I personally like the scheme of the archival resource key --ARK-- identifier scheme because the naming authority is decoupled with the mapping authority. So you might be assigned a name assigning authority number, and you can mint your own IDs under that namespace.
And separately from that, you can say, I want myprovider.org to be the thing that a meta-resolver points to, to resolve my IDs. And later on, I might want another organization. So the way this manifests with meta-resolvers, like identifiers.org, or n2t.net --name-to-thing dot net-- is you'll have a prefix registered for that type of ID and then it resolves to the service. So for example, you can go to identifiers.org slash DOI colon and then enter your DOI, and it will redirect your request to doi.org. You can also have identifiers.org or n2t.net slash ORCID colon and then give the orcid number, and that will redirect to orcid.org because orcid.org is currently the resolver that ensures persistence of service for resolving that identifier. But the global uniqueness is ensured as long as you kind of have that registered namespace that no one else clobbers on, and that ultimately is a URL. But what's nice about identifier systems like DOI and ORCID and other such things, UNIPROT, is there are these common registered prefixes. So just in case orcid.org, doi.org, uniprot.org are down or you want to have a local cache of identifiers, you can still unambiguously resolve them to their definitions without having to depend on the uptime of a canonical service -- they're still globally unique IDs and the persistence is guaranteed by the service.

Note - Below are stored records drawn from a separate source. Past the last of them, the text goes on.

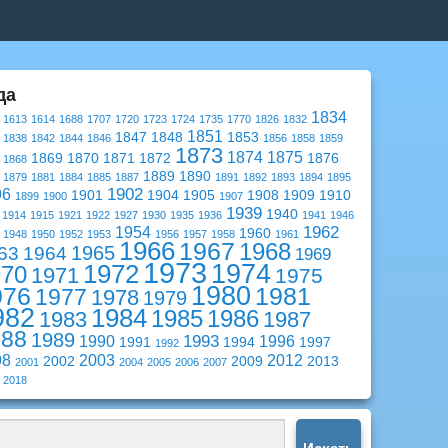
да
1834
1613
1614
1688
1707
1720
1723
1724
1735
1770
1826
1832
1851
1847
1848
1853
1838
1842
1844
1846
1856
1858
1859
1873
1874
1875
1869
1870
1871
1872
1876
1868
1889
1890
1879
1881
1884
1885
1887
1891
1892
1893
1894
1895
1902
96
1901
1904
1905
1908
1909
1910
1899
1900
1907
1939
1940
1914
1915
1921
1922
1927
1930
1935
1936
1941
1946
1962
1954
1960
1948
1950
1952
1953
1956
1957
1958
1961
1966
1967
1968
1965
63
1964
1969
1973
1974
1972
970
1971
1975
1980
976
1981
1977
1978
1979
982
1984
1985
1986
1983
1987
988
1989
1993
1990
1996
1991
1994
1997
1992
98
2003
2012
2002
2009
2013
2001
2004
2005
2006
2007
2018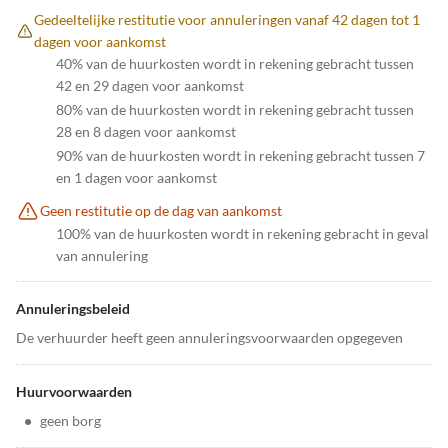
Gedeeltelijke restitutie voor annuleringen vanaf 42 dagen tot 1
dagen voor aankomst
40% van de huurkosten wordt in rekening gebracht tussen
42 en 29 dagen voor aankomst
80% van de huurkosten wordt in rekening gebracht tussen
28 en 8 dagen voor aankomst
90% van de huurkosten wordt in rekening gebracht tussen 7
en 1 dagen voor aankomst
Geen restitutie op de dag van aankomst
100% van de huurkosten wordt in rekening gebracht in geval
van annulering
Annuleringsbeleid
De verhuurder heeft geen annuleringsvoorwaarden opgegeven
Huurvoorwaarden
•
geen borg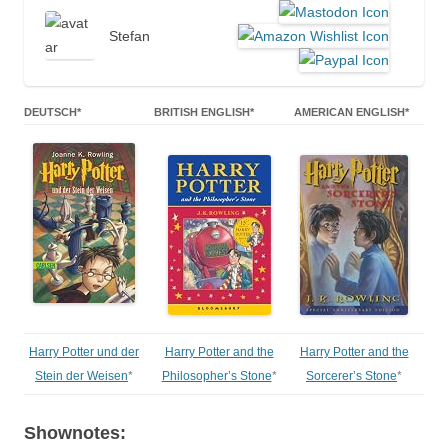
Stefan
DEUTSCH*
BRITISH ENGLISH*
AMERICAN ENGLISH*
Harry Potter und der
Harry Potter and the
Harry Potter and the
Stein der Weisen
*
Philosopher’s Stone
*
Sorcerer’s Stone
*
Shownotes:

And again, this is very important for findability because this is how you can unify datasets. So rather than having to worry about foreign keys and what you can join on in order to produce an observation vector for machine learning, some join table, you can unify on these persistent IDs. So if one dataset refers to one of these globally unique persistent IDs and another dataset that's produced by someone else refers to the same ID, you can join on that key, whether the ID is the subject of one data statement or the object of another. You can merge data unambiguously based on that without having to know how to interpret some foreign key relation-- it's unambiguous for that reason. And so findability is one great thing and data integration is another great thing that globally unique and persistent identifiers enable. And there are lots of services that allow you to do this. You can also roll your own.

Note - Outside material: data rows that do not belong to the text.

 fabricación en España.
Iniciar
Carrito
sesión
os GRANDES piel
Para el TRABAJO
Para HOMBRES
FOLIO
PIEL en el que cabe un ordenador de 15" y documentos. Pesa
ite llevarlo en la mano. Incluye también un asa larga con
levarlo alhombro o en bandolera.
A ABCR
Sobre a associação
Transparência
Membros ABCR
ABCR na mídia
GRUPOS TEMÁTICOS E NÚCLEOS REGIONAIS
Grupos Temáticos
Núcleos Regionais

One thing I like about ARKs is it's decentralized so that you can again name as many as you want, and then worry later about how to persist them and then dispatch to a service.
In summary, F1 is super important for the fair principles. It is nice that it's the first one. It works out mnemonically that F is the first letter of the acronym FAIR, but it really is important that F be the first thing, and metadata and data with global, unique, and persistent identifiers are the key to data unification, resource unification, integrative analysis, and people being able to know that they're saying statements, they're making assertions, about the same thing over time.